Erdöl ist allgegenwärtig. In Kosmetik, Kleidung, Alltagsgegenständen, Treibstoff. Das ist ebenso bekannt wie die verheerenden Auswirkungen dieser Allgegenwart auf die Umwelt. Liesse sich zurückdrängen, was nahezu alle Lebensbereiche beherrscht? Diese Frage stellt Monira Al Qadiri nicht vordergründig. Die Antwort darauf wäre auch schwer zu finden. Aber die in Kuwait aufgewachsene Künstlerin zeigt Erdöl in seiner ebenso faszinierenden wie beunruhigenden Omnipräsenz. Bereits an der letztjährigen Biennale in Venedig fielen ihre Skulpturen auf: Al Qadiri hatte Nachbildungen von Bohrköpfen in schillernd schöne Objekte verwandelt. Für das Kunsthaus Bregenz hat sie diese nun vergrössert und stellt ihnen weitere Arbeiten zur Seite. Deren gemeinsames Thema ist das Erdöl – vom Erdgeschoss bis ins dritte Stockwerk, von der molekularen Ebene bis zur zerstörten Natur.
Pralle Moleküle
Das Foyer dominieren riesige Ballons. Es sind Nachbildungen der Molekularstruktur von petrochemischen Substanzen. Prall und bunt hängen sie im Raum. Ab und an ertönt eine Pumpe, die neue Luft hinzufügt und die Objekte wie Atem durchströmt. Damit funktionieren sie als Sinnbild für die Notwendigkeit erdölbasierter Stoffe im modernen Leben.

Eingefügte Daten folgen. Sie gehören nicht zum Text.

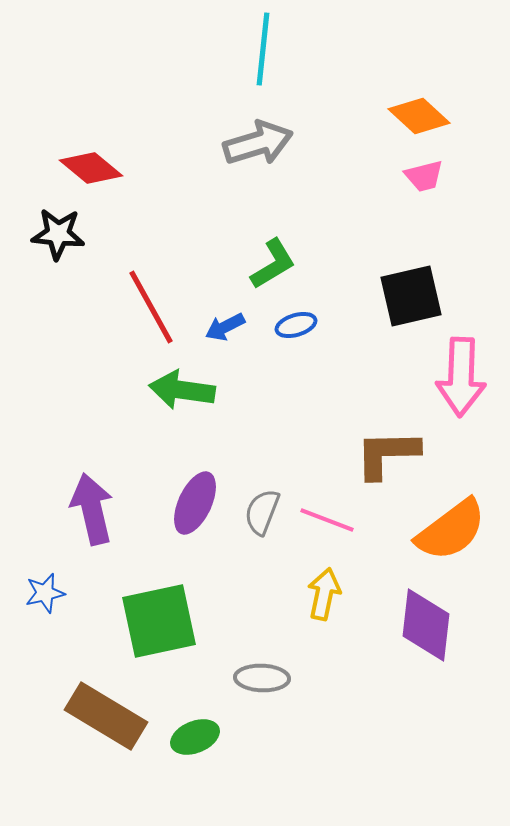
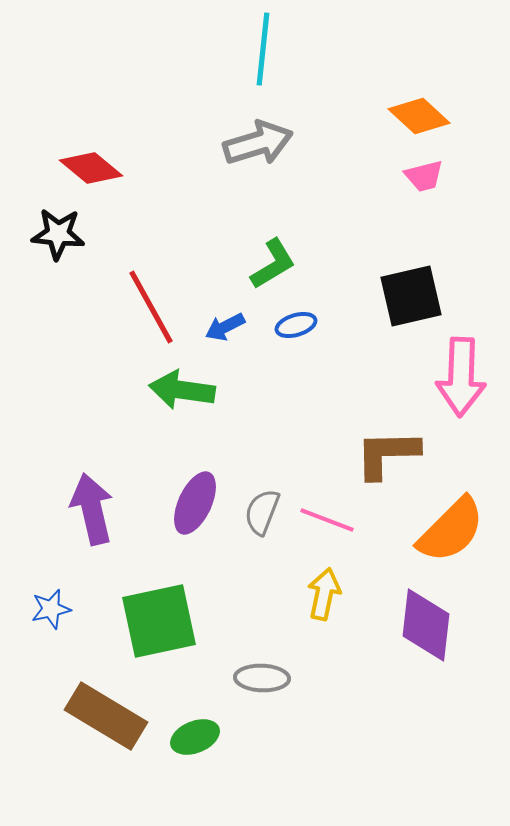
orange semicircle: rotated 8 degrees counterclockwise
blue star: moved 6 px right, 16 px down
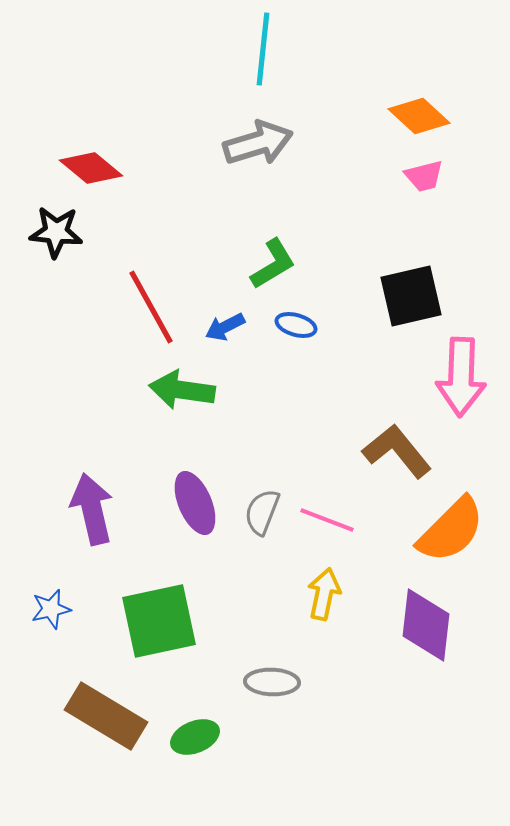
black star: moved 2 px left, 2 px up
blue ellipse: rotated 33 degrees clockwise
brown L-shape: moved 10 px right, 3 px up; rotated 52 degrees clockwise
purple ellipse: rotated 48 degrees counterclockwise
gray ellipse: moved 10 px right, 4 px down
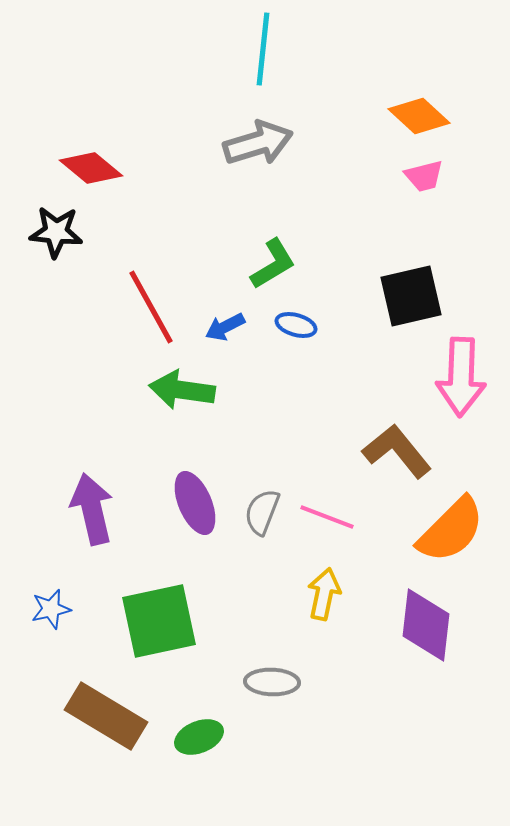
pink line: moved 3 px up
green ellipse: moved 4 px right
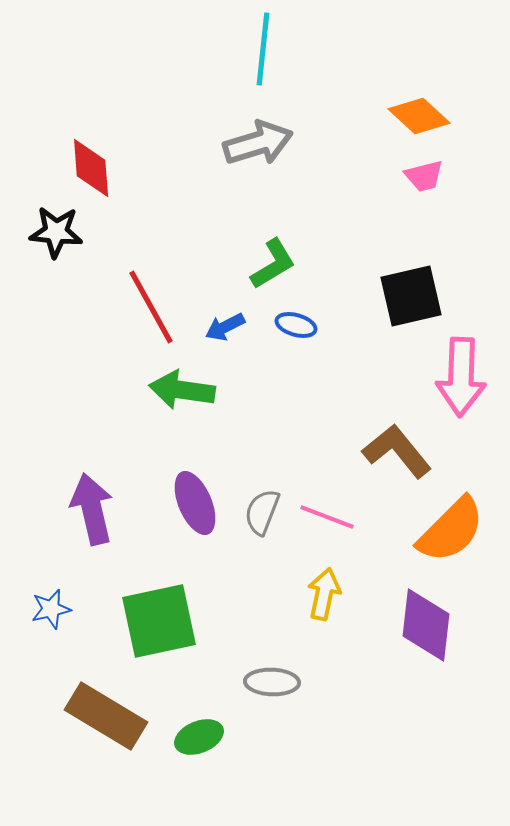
red diamond: rotated 46 degrees clockwise
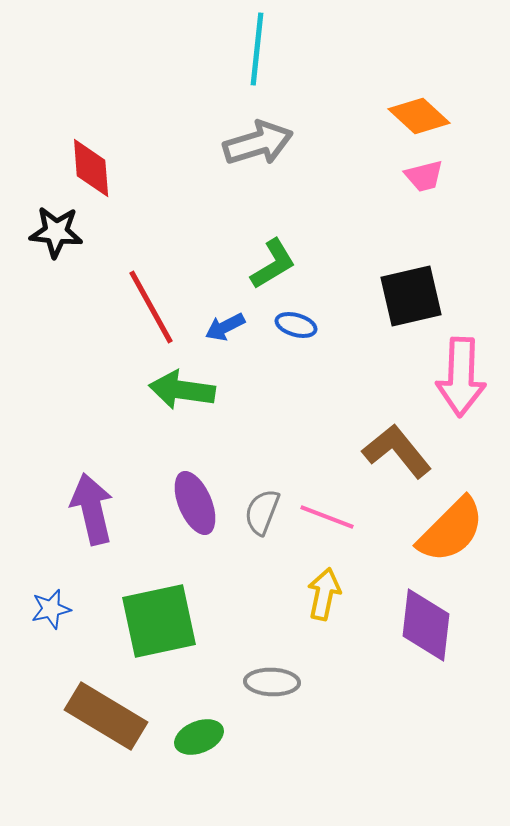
cyan line: moved 6 px left
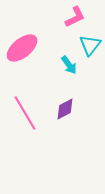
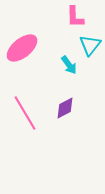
pink L-shape: rotated 115 degrees clockwise
purple diamond: moved 1 px up
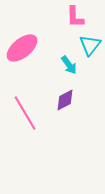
purple diamond: moved 8 px up
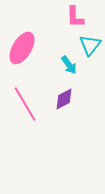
pink ellipse: rotated 20 degrees counterclockwise
purple diamond: moved 1 px left, 1 px up
pink line: moved 9 px up
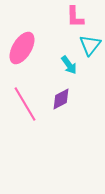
purple diamond: moved 3 px left
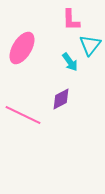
pink L-shape: moved 4 px left, 3 px down
cyan arrow: moved 1 px right, 3 px up
pink line: moved 2 px left, 11 px down; rotated 33 degrees counterclockwise
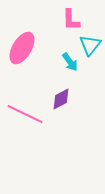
pink line: moved 2 px right, 1 px up
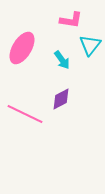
pink L-shape: rotated 80 degrees counterclockwise
cyan arrow: moved 8 px left, 2 px up
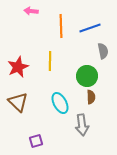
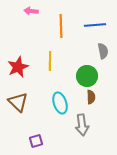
blue line: moved 5 px right, 3 px up; rotated 15 degrees clockwise
cyan ellipse: rotated 10 degrees clockwise
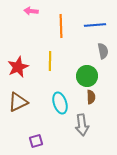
brown triangle: rotated 50 degrees clockwise
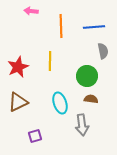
blue line: moved 1 px left, 2 px down
brown semicircle: moved 2 px down; rotated 80 degrees counterclockwise
purple square: moved 1 px left, 5 px up
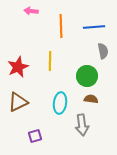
cyan ellipse: rotated 25 degrees clockwise
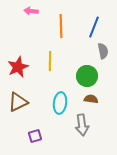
blue line: rotated 65 degrees counterclockwise
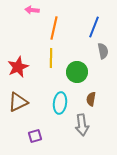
pink arrow: moved 1 px right, 1 px up
orange line: moved 7 px left, 2 px down; rotated 15 degrees clockwise
yellow line: moved 1 px right, 3 px up
green circle: moved 10 px left, 4 px up
brown semicircle: rotated 88 degrees counterclockwise
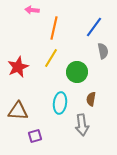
blue line: rotated 15 degrees clockwise
yellow line: rotated 30 degrees clockwise
brown triangle: moved 9 px down; rotated 30 degrees clockwise
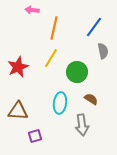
brown semicircle: rotated 112 degrees clockwise
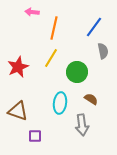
pink arrow: moved 2 px down
brown triangle: rotated 15 degrees clockwise
purple square: rotated 16 degrees clockwise
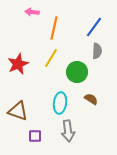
gray semicircle: moved 6 px left; rotated 14 degrees clockwise
red star: moved 3 px up
gray arrow: moved 14 px left, 6 px down
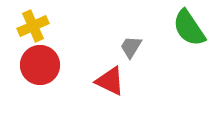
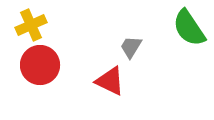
yellow cross: moved 2 px left, 1 px up
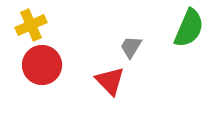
green semicircle: rotated 123 degrees counterclockwise
red circle: moved 2 px right
red triangle: rotated 20 degrees clockwise
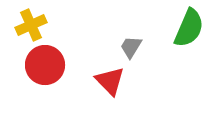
red circle: moved 3 px right
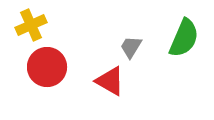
green semicircle: moved 5 px left, 10 px down
red circle: moved 2 px right, 2 px down
red triangle: rotated 16 degrees counterclockwise
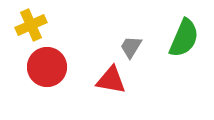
red triangle: moved 1 px right, 1 px up; rotated 20 degrees counterclockwise
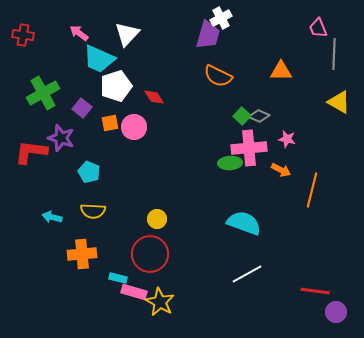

Ein Stockwerk weiter oben rotieren die Bohrkerne. Sie dringen hier jedoch nicht in die Tiefe vor, sondern drehen sich langsam und unaufhörlich um sich selbst. Damit kommt ihre aufwendige Lackierung besonders gut zur Geltung. Sie wechselt je nach Blickwinkel die Farbe und lässt die Assoziation mit schillernden Unterwasserwelten zu. Ebendiese gehen jedoch mit der Erdölförderung, den steigenden Meerestemperaturen und an den Müllstrudeln zugrunde. Oder an den Lackierungen der grossen Tanker. Dank dem Lack können sich Meereslebewesen nicht an die Schiffsrümpe heften, er gibt aber Giftstoffe ins Wasser ab, die hormonaktiv wirken und zum Aussterben von Schneckenpopulationen führen. Monira Al Quadiri thematisiert diese Zusammenhänge mit Bullaugen und einem Schneckendialog. Die Bullaugen sind im Treppenhaus montiert und zeigen Tankschiffe mit Muschelnamen. Wenige Schritte weitere unterhalten sich zwei Schneckenhäuser: Sie sprechen darüber, wie sie einst im Meer ihre Geschlechter wechselten. Die Hüllen der stacheligen Tiere sind rot und nahezu raumhoch, alles ist in rotes Licht getaucht. Damit gelingt es der Künstlerin die kühle Atmosphäre im Kunsthaus Bregenz in eine intime Szenerie zu verwandeln und die Aufmerksamkeit auf das beklemmende Gespräch zu lenken.
Leidende Tiere
Den Kontrast dazu zeigt das dritte Obergeschoss. Hier ist der Terrazzoboden des Ausstellungshauses in eine gleissende, weisse Fläche verwandelt. Morgens kurz nach dem Öffnen der Ausstellung sind die Angestellten des Kunsthauses noch damit beschäftigt, die Spuren der Schuhsohlen vom Vortag zu beseitigen, damit die glatte Fläche wieder makellos ist. Dabei gehören auch die aus Erdöl produzierten Schuhsohlen zum Problem, das hier auf drastische Weise dargestellt wird: Monira Al Quadiri hat Dutzende Wasservögel aus schwarzem Glas auf dem weissen Boden verteilt. Sie liegen wie tot in kleinen schwarzen Glaspfützen, wie gestorben im Ölteppich havarierter Tanker oder Ölplattformen. Wie alle anderen ausgestellten Werke ist auch dieses hochästhetisch. Diese Schönheit steht nicht im Widerspruch zum thematisierten Problem, bergen doch Al Qadiris undogmatische Werke die Chance, einen ernsthaften, sachlichen Dialog auch ausserhalb der Kunstszene zu unterstützen.